Pergeseran paradigma pembangunan global kini tengah terjadi dan mengubah tatanan ekonomi internasional secara mendasar.
Seperti diberitakan oleh Medcom, Presiden Rusia Vladimir Putin menyatakan bahwa dunia saat ini tidak sedang mengalami siklus biasa, melainkan fase perubahan yang jauh lebih besar.
Sistem ekonomi global yang selama ini didominasi oleh sejumlah negara maju dan institusi Barat dinilai telah mulai kehilangan relevansinya.
Menurut Vladimir Putin, instrumen yang dahulu dianggap netral seperti sistem keuangan, teknologi, logistik, hingga akses informasi kini semakin sering dijadikan alat tekanan politik.
Kondisi tersebut mendorong berbagai negara untuk membangun sistem pembayaran mandiri, mengembangkan teknologi domestik, serta membuka jalur perdagangan baru.

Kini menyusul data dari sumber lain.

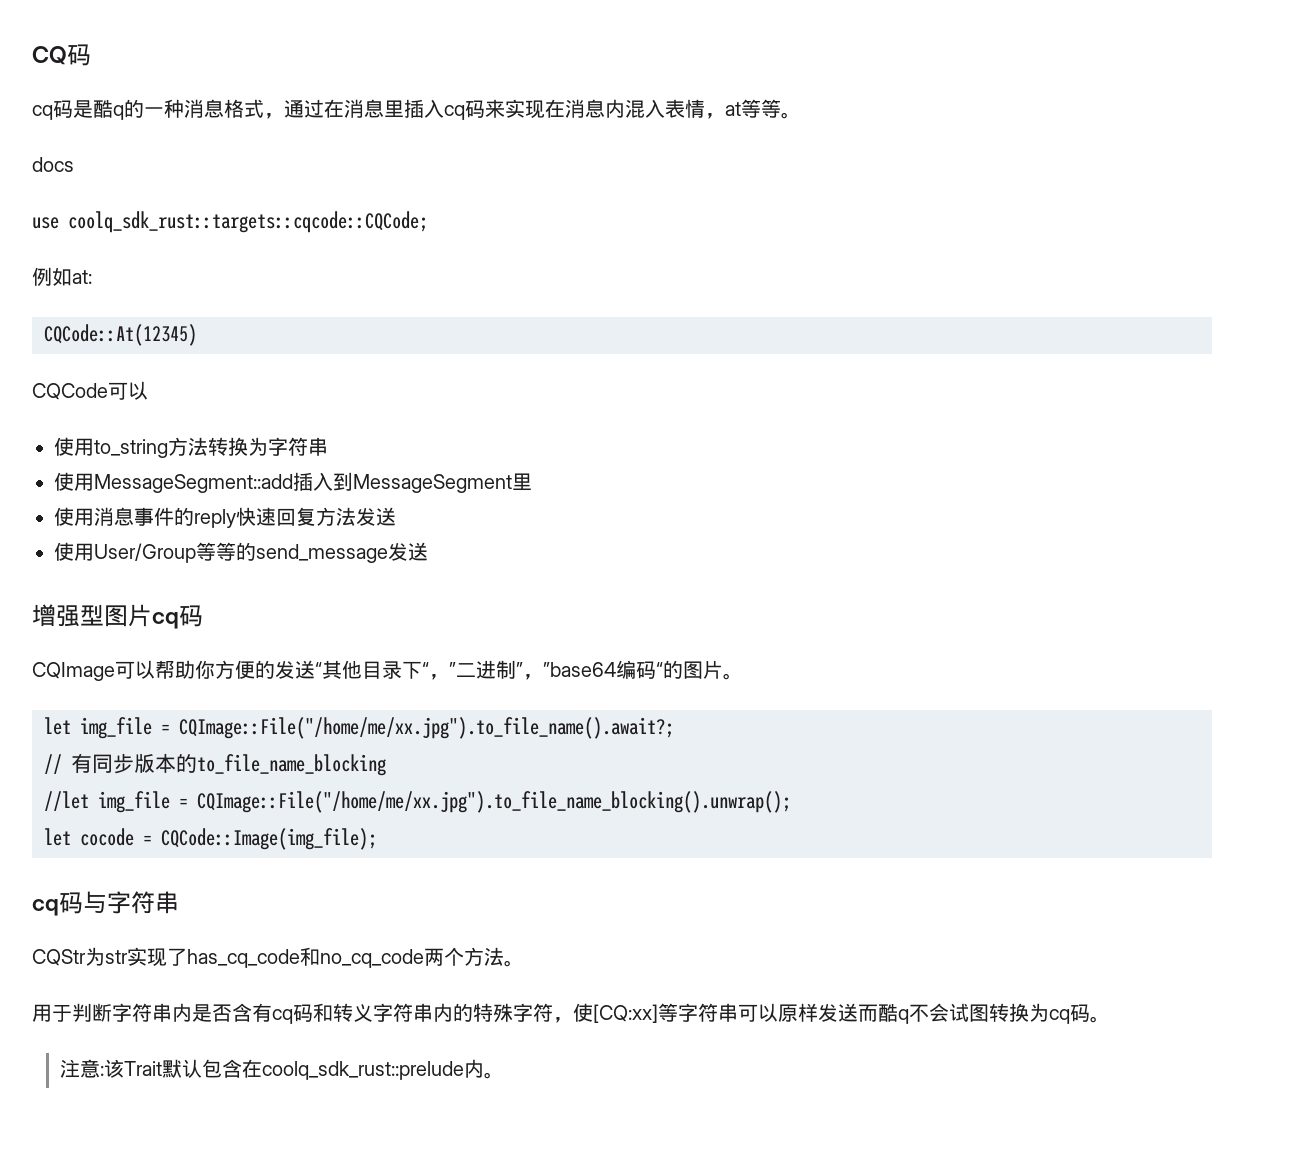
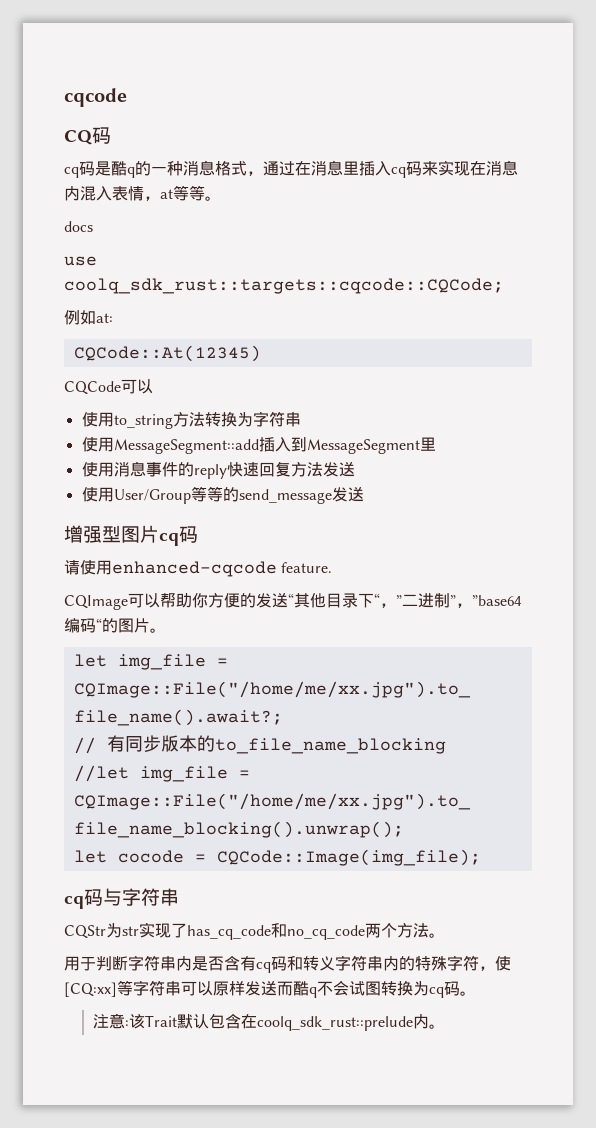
(32, 55) none -> [64,88,127,107] cqcode //
(203, 616) none -> [64,560,333,577] // 请使用enhanced-cqcode feature.

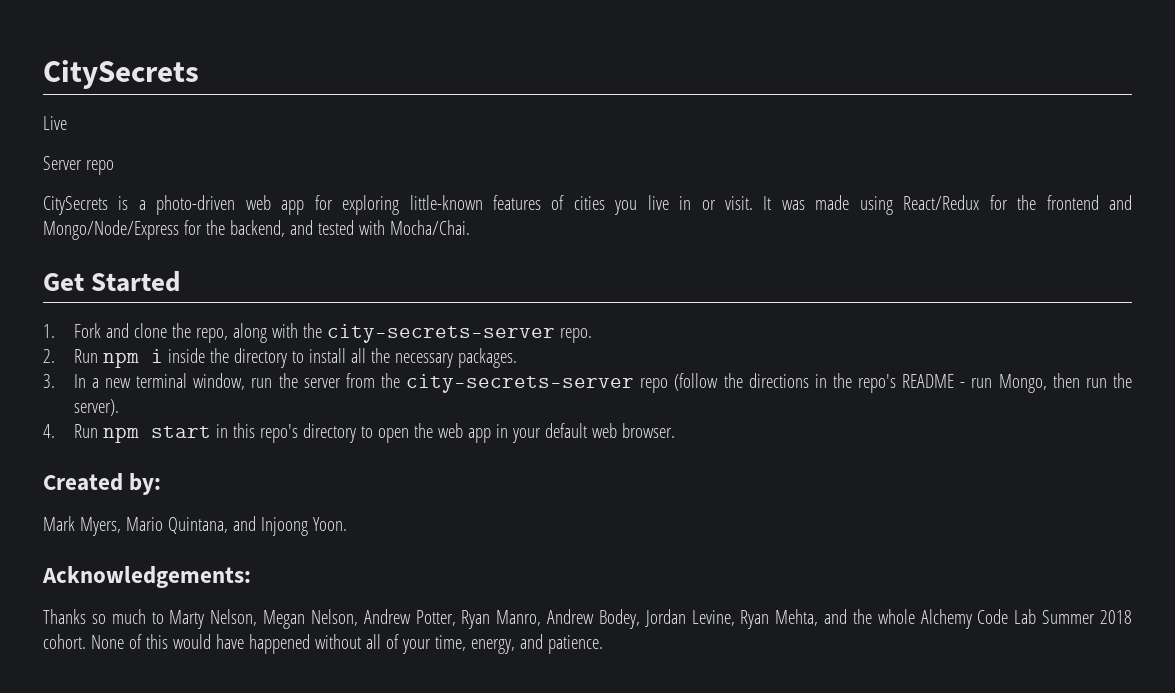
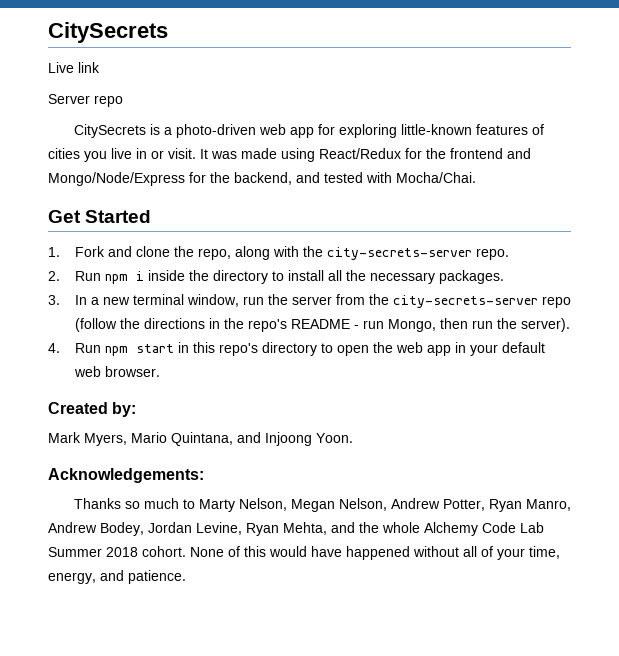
(67, 123) none -> [78,62,100,73] link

Langkah-langkah terobosan ini menjadi indikator kuat bahwa dunia sedang bergerak menuju tatanan baru yang lebih terdesentralisasi.
Model dunia yang sebelumnya bersifat vertikal dan hierarkis perlahan-lahan mulai digantikan oleh sistem yang lebih kompleks.

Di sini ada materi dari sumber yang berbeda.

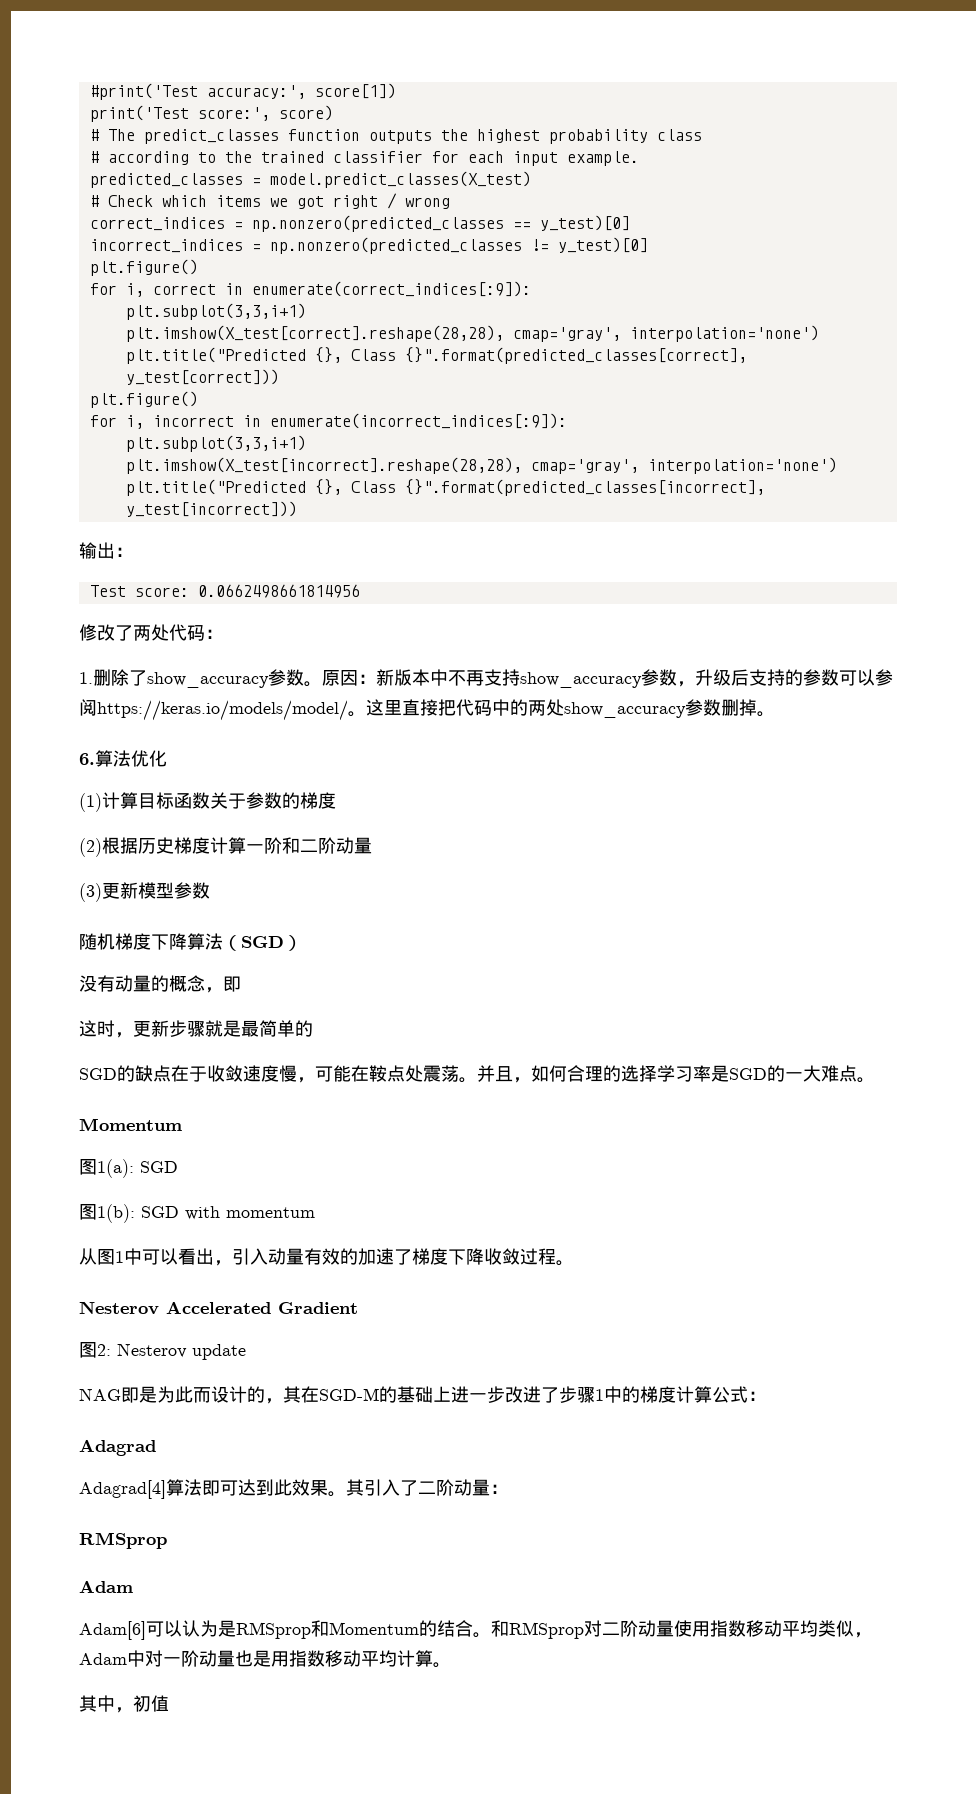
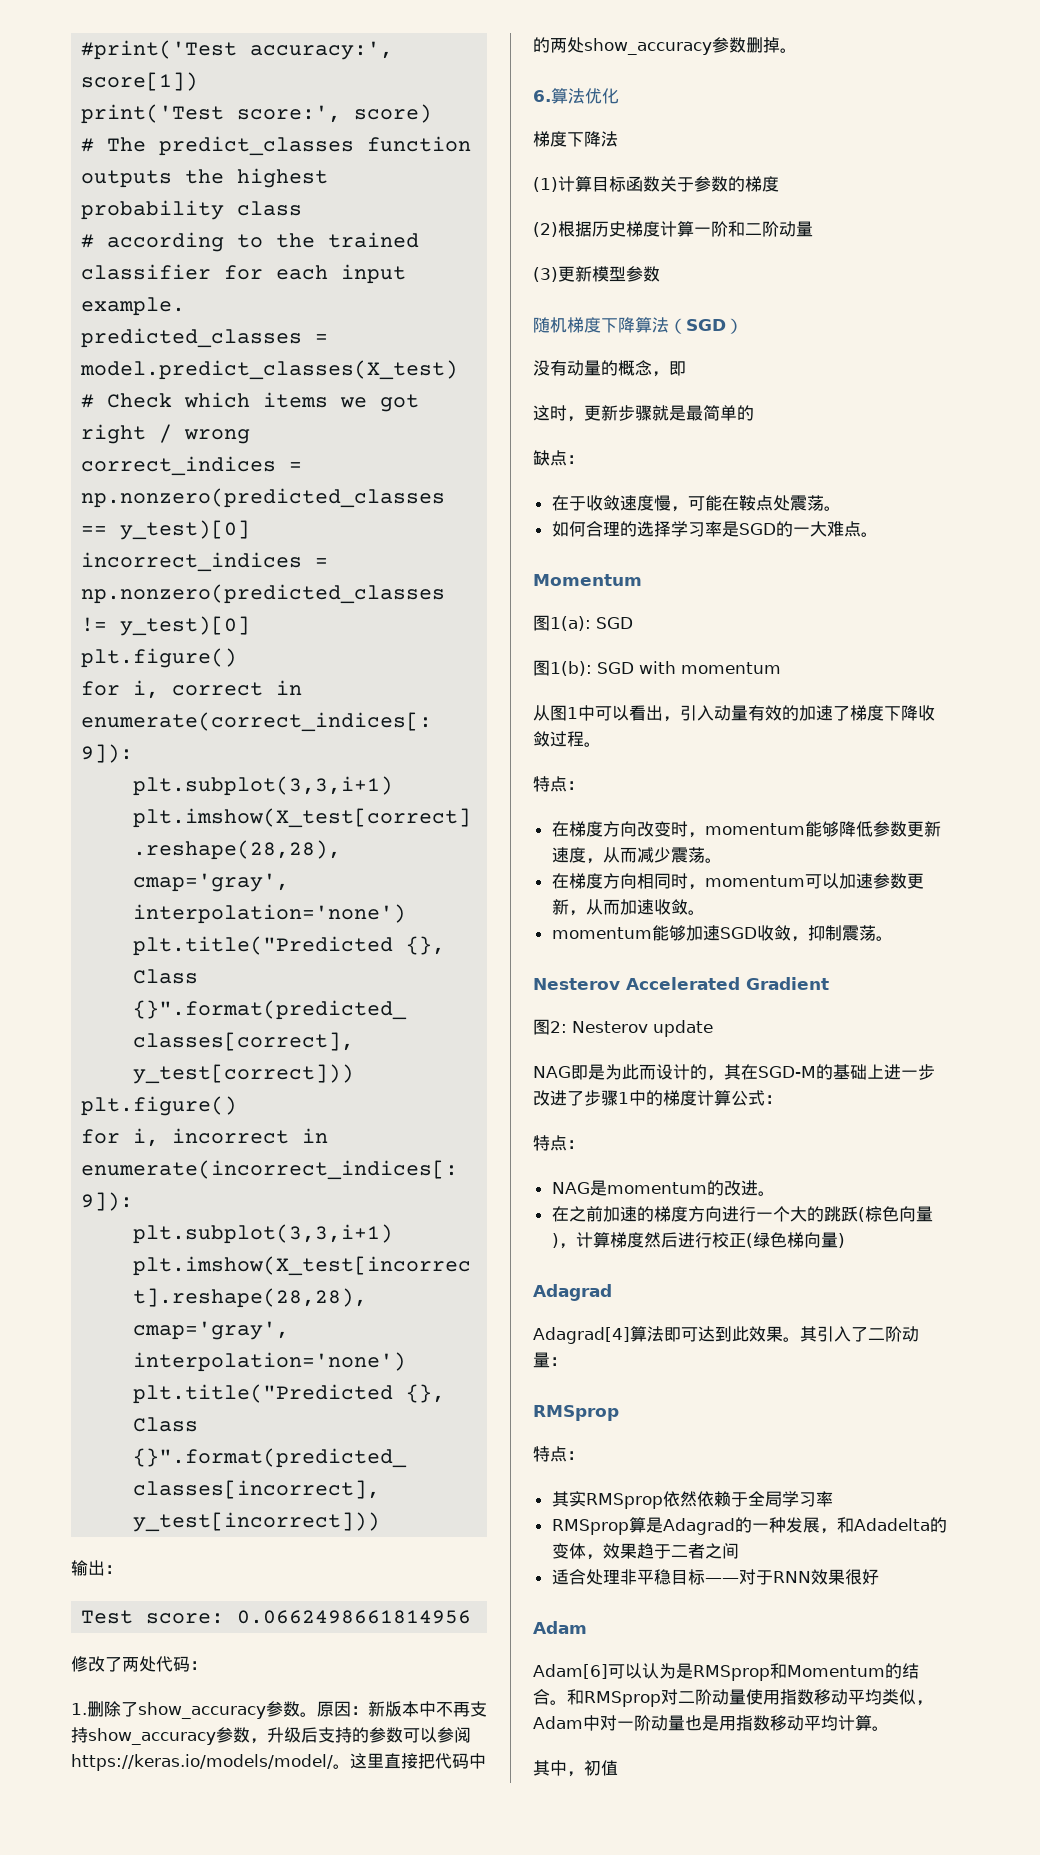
(167, 758) none -> [533,131,618,147] // 梯度下降法
[79,1065,171,1082] SGD的缺点 -> [533,450,584,466] 缺点： //
[477,1065,531,1083] 并且， -> (841, 508) //
(574, 1263) none -> [533,776,584,792] [551,821,941,838] [551,847,722,864] [551,873,924,890] [551,899,705,916] [551,925,893,942] // 特点： // 在梯度方向改变时，momentum能够降低参数更新速度，从而减少震荡。 // 在梯度方向相同时，momentum可以加速参数更新，从而加速收敛。 // momentum能够加速SGD收敛，抑制震荡。
(766, 1396) none -> [533,1135,584,1151] [551,1180,775,1196] [551,1206,933,1222] [551,1232,845,1249] // 特点： // NAG是momentum的改进。 // 在之前加速的梯度方向进行一个大的跳跃(棕色向量)，计算梯度然后进行校正(绿色梯向量)
(167, 1540) none -> [533,1446,584,1462] [551,1491,833,1509] [551,1517,947,1535] [551,1543,739,1560] [551,1569,879,1585] // 特点： // 其实RMSprop依然依赖于全局学习率 // RMSprop算是Adagrad的一种发展，和Adadelta的变体，效果趋于二者之间 // 适合处理非平稳目标——对于RNN效果很好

Sistem baru ini ditandai dengan munculnya banyak pusat pertumbuhan ekonomi baru di berbagai belahan dunia.
"Akar dari gejolak dunia saat ini terletak pada transisinya dari model vertikal dan hierarkis yang melayani kepentingan negara-negara individual, dan hanya sebagian kecil dari mereka, menuju model yang lebih kompleks, terdistribusi, dan multipolar," kata Vladimir Putin dalam pidatonya dalam plenary session SPIEF 2026, yang dikutip kembali pada Senin, 18 Juni 2026.
Pusat kekuatan ekonomi baru kini tidak lagi tersentralisasi di Amerika Serikat, Eropa Barat, atau Jepang.
Kawasan Global South yang meliputi Asia, Timur Tengah, Afrika, hingga Amerika Latin kini muncul sebagai motor pertumbuhan baru.
Faktor pendorong utama perubahan ini meliputi pertumbuhan populasi, berkembangnya kelas menengah, pembangunan infrastruktur, serta peningkatan kemampuan teknologi dan industri.
Peran Strategis Negara Berkembang
Negara-negara berkembang kini mengambil peran yang semakin signifikan dalam menentukan arah kebijakan ekonomi global.
Jika dahulu banyak negara berkembang hanya menjadi pasar atau penyuplai bahan baku, kini situasi tersebut telah berubah.
Negara-negara ini mulai aktif membangun industri domestik, menciptakan inovasi teknologi, mengembangkan merek lokal, serta memperkuat pasar dalam negeri mereka.
Peluang ekonomi yang tersebar ke lebih banyak wilayah diyakini akan menciptakan tatanan dunia yang jauh lebih adil.
Dalam beberapa tahun ke depan, pengaruh dari negara-negara Global South diproyeksikan akan terus meningkat tajam dalam sektor perdagangan, investasi, maupun inovasi teknologi internasional.